Ending her final chapter on post-critical reading with “the curatorial role of the humanities—preserving and caring for vulnerable artifacts of the past—[as] … one of its most important features” (183) is a further nod in this direction. For how can the curatorial work that she has in mind as an alterative “use” of scholarly reading function without viable institutions? And even though she ends by expressing her wish “to move on” (192-93), I hope that she will consider the institutional angle of critique at least in another short essay.

But I want to come back to the critical project of reimagining hermeneutics one more time. Besides ANT, Felski brings to this task the work by a group of French scholars that amplifies the affective dimension of hermeneutics. One possible way in which the immensely rich and productive hermeneutic tradition can generate what Felski (with Tony Bennett) calls a “reading formation” (167) in the Anglo-American scholarly community today is, indeed, by attaching itself to current concerns with affect. In foregrounding a “text’s entanglement with its readers,” its “spring[ing] to life via a mundane yet mysterious process in which words are animated by readers and reanimate readers in their turn” (175) “ways of reading” become thus closely interlinked with “modes of being” (177).

From such a perspective, the literary text actively shapes or “styles” existence while readers, perforce the affects that guide their reading, become “reinventors” of the text (178).
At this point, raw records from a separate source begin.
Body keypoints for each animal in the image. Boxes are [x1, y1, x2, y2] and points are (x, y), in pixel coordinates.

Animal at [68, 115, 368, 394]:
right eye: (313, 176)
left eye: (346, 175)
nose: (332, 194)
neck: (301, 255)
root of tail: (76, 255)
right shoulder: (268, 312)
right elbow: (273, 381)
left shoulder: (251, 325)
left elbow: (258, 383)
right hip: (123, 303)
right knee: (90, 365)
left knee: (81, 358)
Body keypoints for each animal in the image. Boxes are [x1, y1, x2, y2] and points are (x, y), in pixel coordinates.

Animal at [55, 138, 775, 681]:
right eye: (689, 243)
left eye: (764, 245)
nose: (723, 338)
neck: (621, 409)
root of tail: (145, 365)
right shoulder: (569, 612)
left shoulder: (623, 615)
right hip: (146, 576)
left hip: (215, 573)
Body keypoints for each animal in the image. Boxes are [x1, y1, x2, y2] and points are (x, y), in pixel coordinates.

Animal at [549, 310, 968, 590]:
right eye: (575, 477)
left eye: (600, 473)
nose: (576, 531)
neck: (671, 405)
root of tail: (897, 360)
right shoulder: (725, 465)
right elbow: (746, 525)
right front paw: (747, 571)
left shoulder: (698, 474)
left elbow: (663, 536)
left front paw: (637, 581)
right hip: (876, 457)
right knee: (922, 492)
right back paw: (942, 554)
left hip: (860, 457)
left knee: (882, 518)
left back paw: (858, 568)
The profundity of Dick Hebdige’s “meaning of style” assumes a new, literary dimension here. The text as “social artifact” (176) is an “open artwork” in Umberto Eco’s sense of being “a work to be completed[9]—possibly even “relational” in Nicolas Bourriaud’s sense of creating “ways of living and models of action” rather than “imaginary and utopian realities.”[10] Perhaps aesthetics can generate new attachments, new “reading formations” in Anglo-American criticism from such a vantage point. If so, this timely, forceful and important book is likely to have played a part in it. In any case, it fully accomplishes what it sets out to do: exposing the limits of the eminent scholarly practice known as critique. Whether or not new critical possibilities flourish in its wake is up to its readers.


Laura Bieger (Freiburg)


[1] Rita Felski, Uses of Literature (Malden MA and Oxford UK: Blackwell, 2008).

[2] Rita Felski, “Everyday Aesthetics,” The Minnesota Review 71-72 (2009), p. 174.
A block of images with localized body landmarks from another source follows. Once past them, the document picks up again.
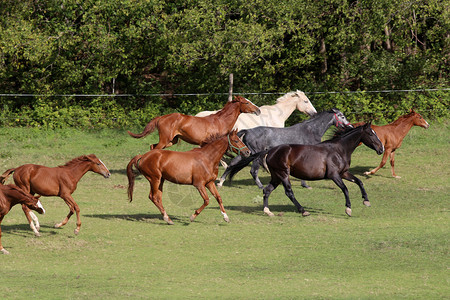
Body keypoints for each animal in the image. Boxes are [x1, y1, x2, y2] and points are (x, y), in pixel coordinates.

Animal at [126, 95, 260, 149]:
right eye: (246, 102)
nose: (258, 110)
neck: (220, 121)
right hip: (165, 140)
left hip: (172, 141)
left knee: (152, 146)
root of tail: (161, 117)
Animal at [216, 108, 354, 188]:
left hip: (246, 153)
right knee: (253, 171)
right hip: (255, 154)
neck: (311, 130)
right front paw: (305, 184)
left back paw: (221, 182)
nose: (350, 126)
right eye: (342, 116)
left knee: (233, 163)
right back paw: (260, 186)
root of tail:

[3] Adam S. Miller, Speculative Grace: Bruno Latour and Object Oriented Theology (New York: Fordham UP, 2013), p. 109.

[4] Rita Felski, Introduction to the Special Issue “Interpretation and Its Rivals,” New Literary History 45.2 (Spring 2014), p. vi.

[5] Felski, Intoduction, p. v.

[6] Bruno Latour, Reassembling the Social (Oxford: Oxford UP: 2005), p. 218.
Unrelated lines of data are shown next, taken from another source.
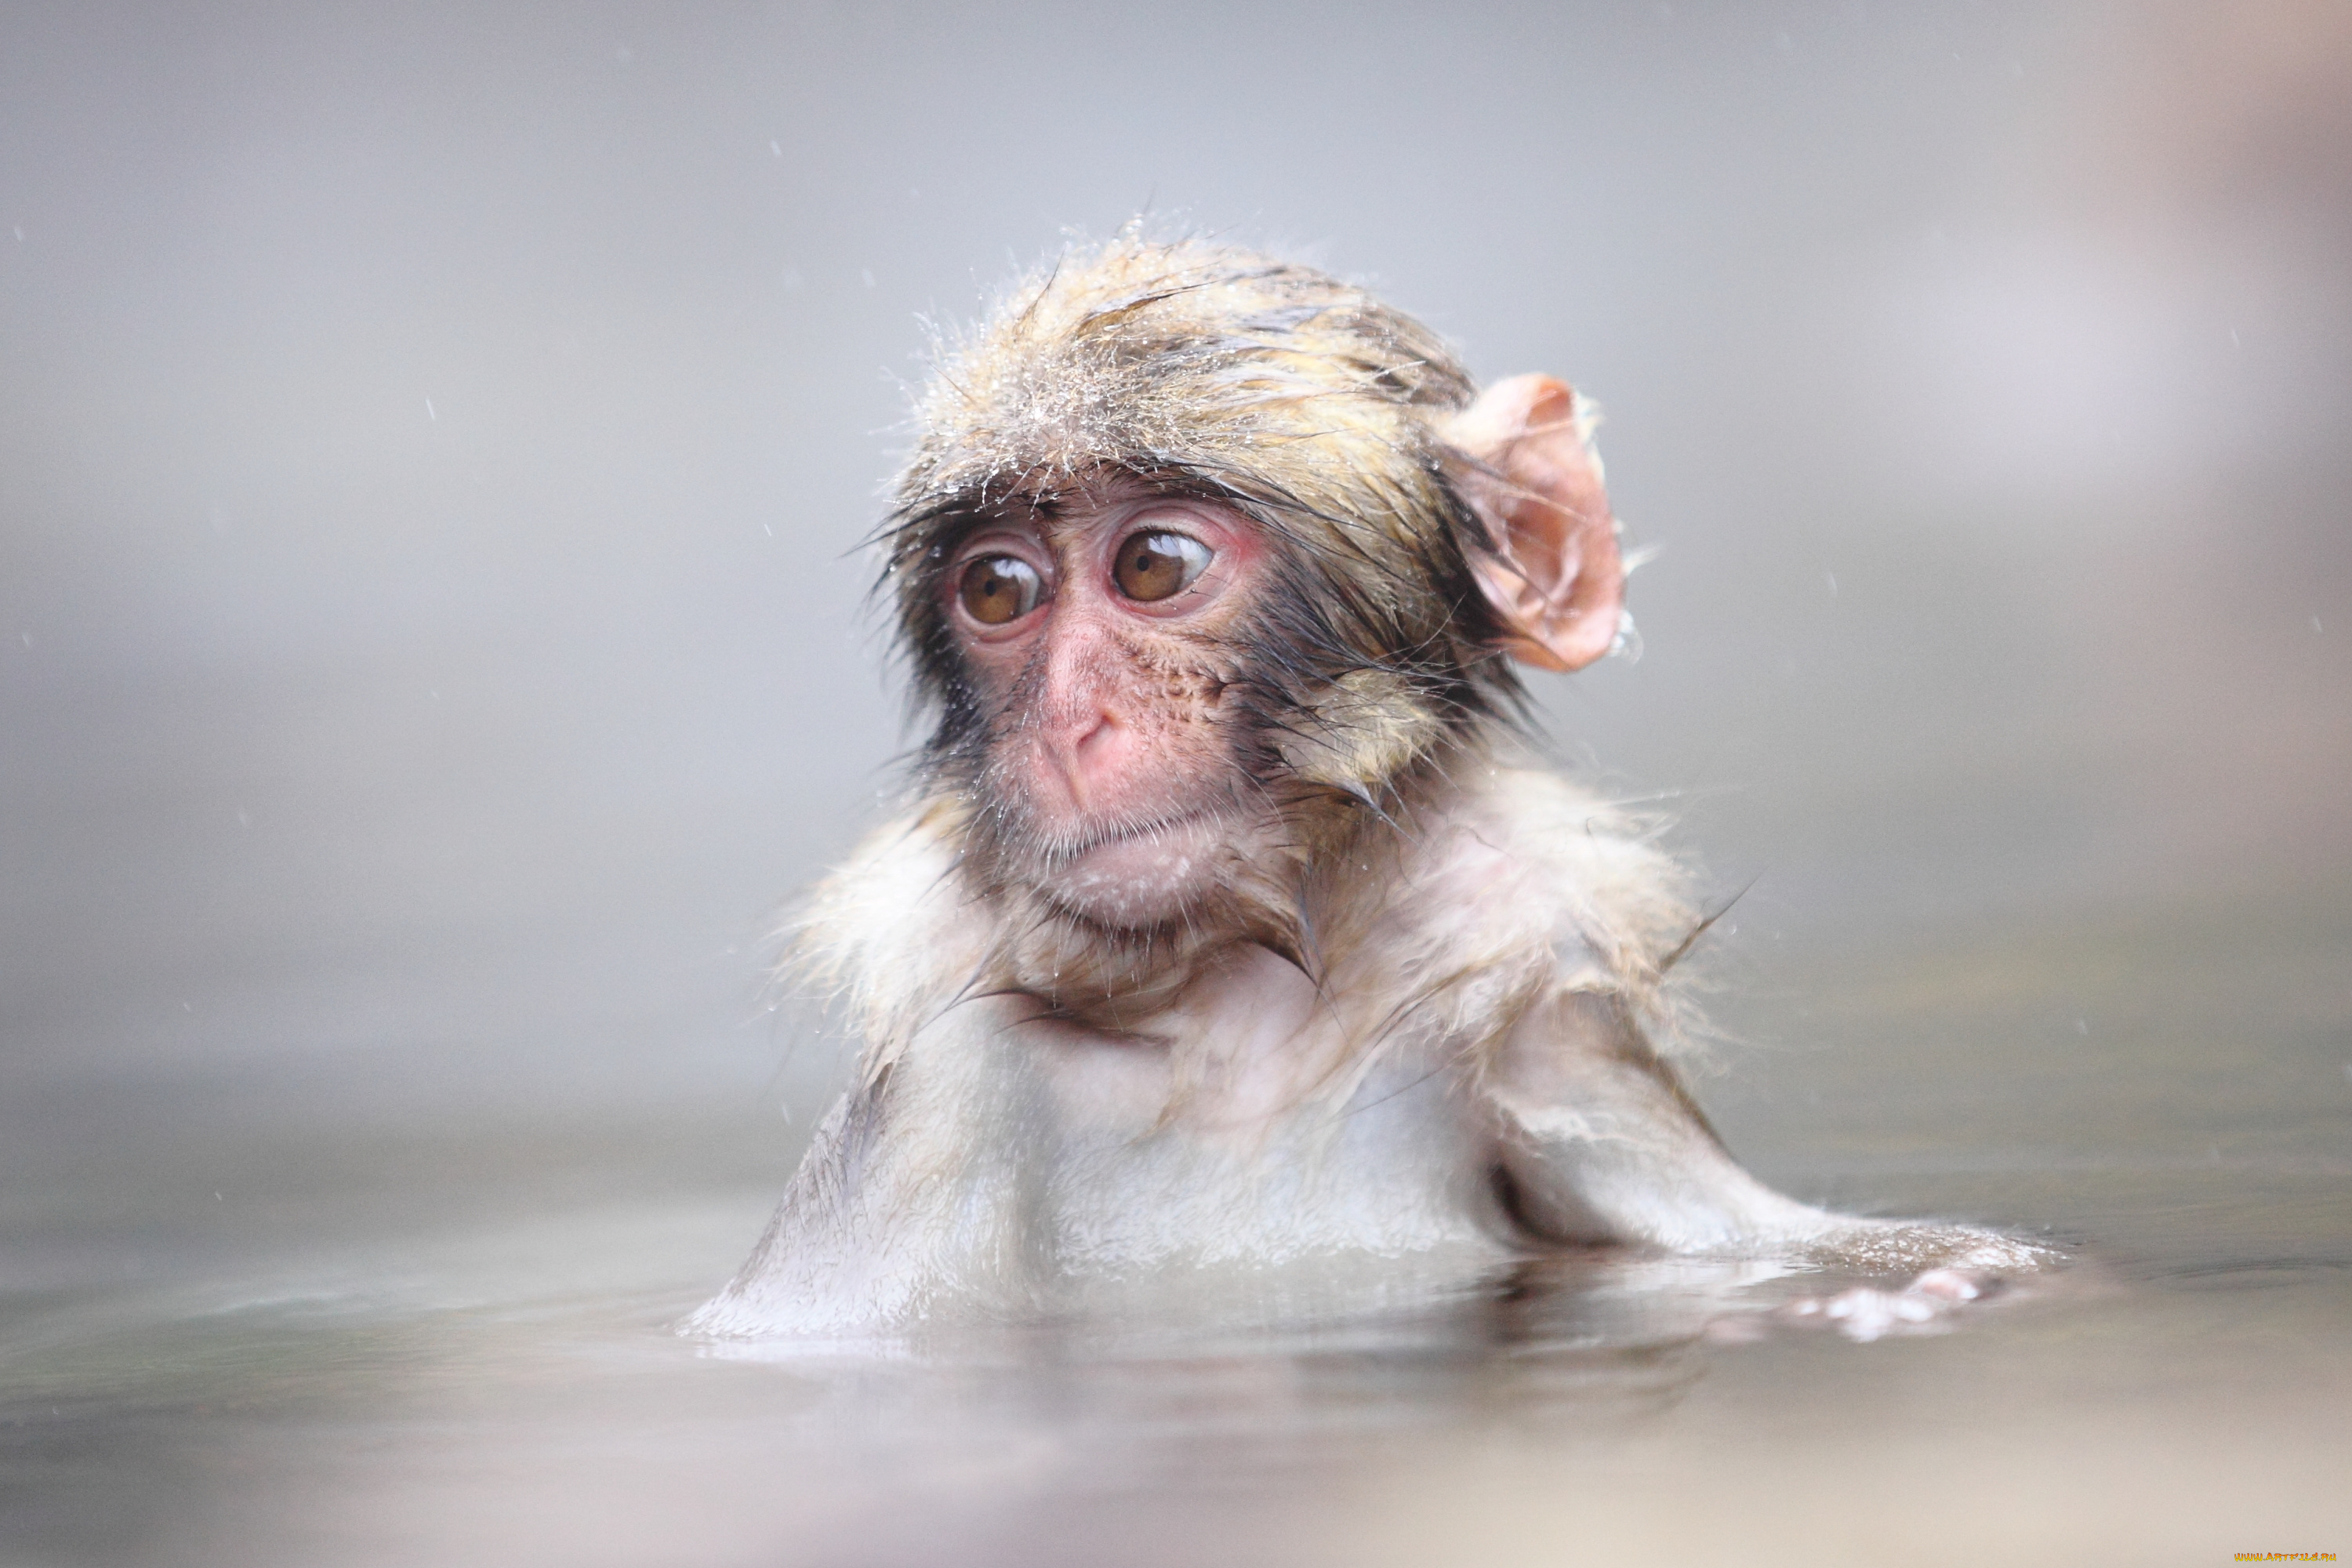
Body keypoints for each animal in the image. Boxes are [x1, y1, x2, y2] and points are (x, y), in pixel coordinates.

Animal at [688, 234, 2047, 1340]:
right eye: (999, 588)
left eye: (1154, 563)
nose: (1071, 724)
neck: (1243, 1039)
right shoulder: (941, 1093)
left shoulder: (1558, 1051)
[7] W. J. T. Mitchell, What Do Pictures Want? The Loves and Lives of Images (Chicago: U of Chicago P, 2005).

[8] Miller, Speculative Grace, p. 109; Latour, Reassembling the Social, p. 245.

[9] Umberto Eco, The Open Work, translated by Anna Cancogni (Cambridge, Mass.: Harvard UP, 1989), p. 19.

[10] Nicolas Bourriaud, Relational Aesthetics (Dijon: Les presses de reel, 2002), p. 13.